*** Opening Data listing ***

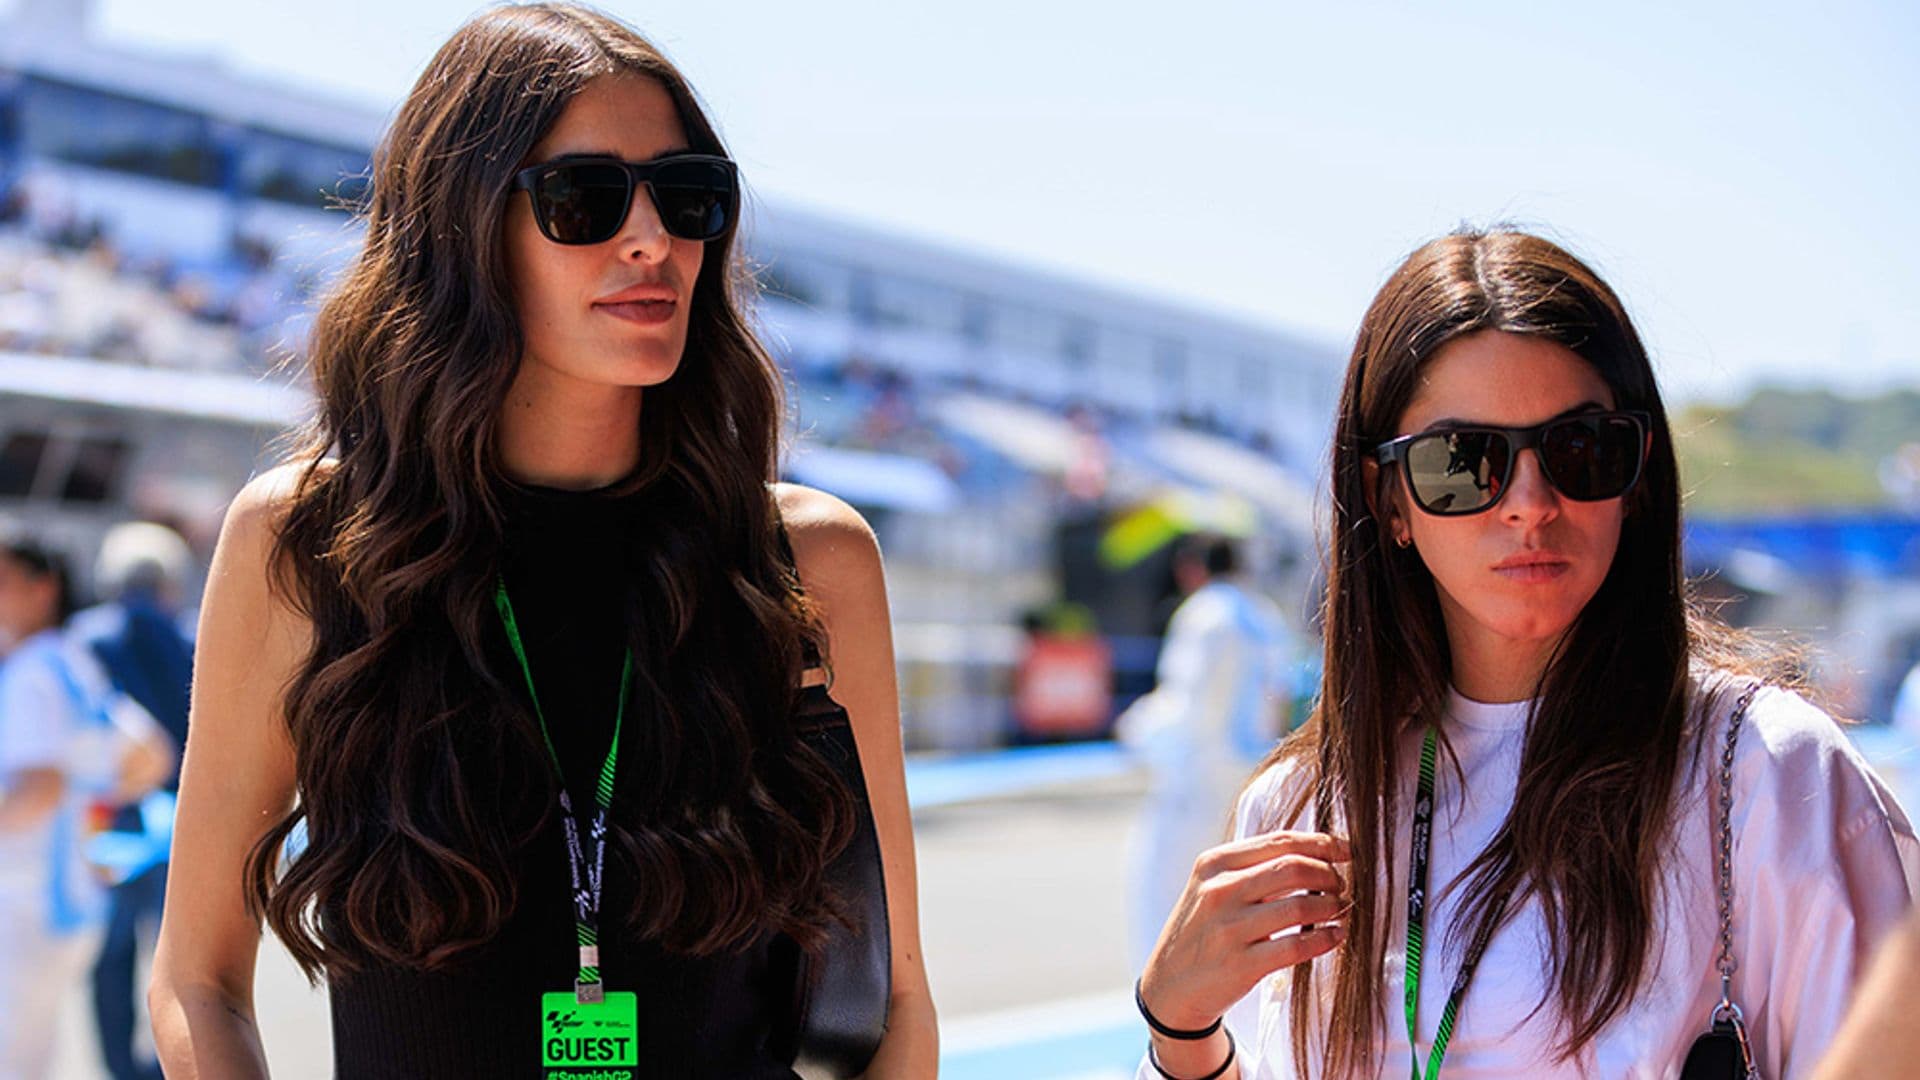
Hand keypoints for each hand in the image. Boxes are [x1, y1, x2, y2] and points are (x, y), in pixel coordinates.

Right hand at [1138, 829, 1350, 1031]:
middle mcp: (1219, 891)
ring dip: (1332, 906)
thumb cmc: (1202, 931)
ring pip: (1301, 905)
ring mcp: (1229, 928)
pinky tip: (1335, 936)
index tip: (1344, 851)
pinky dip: (1325, 938)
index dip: (1321, 843)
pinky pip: (1297, 946)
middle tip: (1340, 884)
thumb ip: (1252, 867)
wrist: (1170, 986)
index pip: (1279, 841)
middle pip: (1294, 868)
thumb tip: (1312, 853)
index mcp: (1214, 863)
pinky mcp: (1241, 965)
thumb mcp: (1211, 888)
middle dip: (1329, 874)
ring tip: (1339, 909)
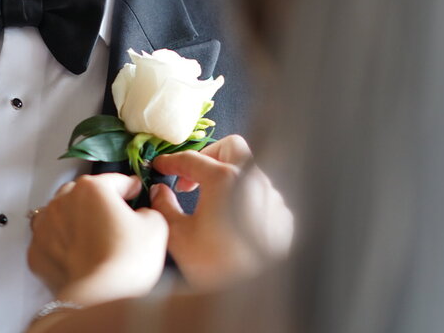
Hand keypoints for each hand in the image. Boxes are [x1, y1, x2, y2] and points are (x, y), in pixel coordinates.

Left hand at [27, 173, 168, 305]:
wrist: (99, 298)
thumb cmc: (125, 263)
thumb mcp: (156, 227)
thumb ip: (148, 211)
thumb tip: (141, 214)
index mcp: (93, 188)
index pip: (116, 180)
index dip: (130, 187)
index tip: (134, 191)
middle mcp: (64, 201)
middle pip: (84, 193)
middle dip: (98, 203)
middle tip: (114, 221)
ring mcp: (46, 226)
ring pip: (62, 213)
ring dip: (76, 220)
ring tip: (93, 239)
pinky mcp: (37, 251)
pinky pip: (50, 240)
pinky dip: (61, 244)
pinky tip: (77, 254)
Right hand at [151, 135, 292, 288]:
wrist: (251, 295)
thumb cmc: (214, 264)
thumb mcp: (178, 235)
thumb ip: (163, 205)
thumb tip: (159, 190)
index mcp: (224, 179)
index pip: (191, 158)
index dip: (171, 161)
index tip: (160, 166)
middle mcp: (253, 180)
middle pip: (230, 148)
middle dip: (208, 156)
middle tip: (192, 179)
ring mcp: (273, 198)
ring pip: (250, 172)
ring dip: (229, 179)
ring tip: (212, 203)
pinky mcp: (284, 217)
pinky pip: (265, 196)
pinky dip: (247, 199)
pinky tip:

*** Closing Data listing ***

Your instructions:
For the lines from the one containing "ring dip: (229, 179)" through the end of the listing above, output each exactly and leave out the rest.

Output below:
ring dip: (229, 179)
ring tip: (212, 203)
pinky mcp: (284, 217)
pinky pip: (265, 196)
pinky dip: (247, 199)
pinky tip:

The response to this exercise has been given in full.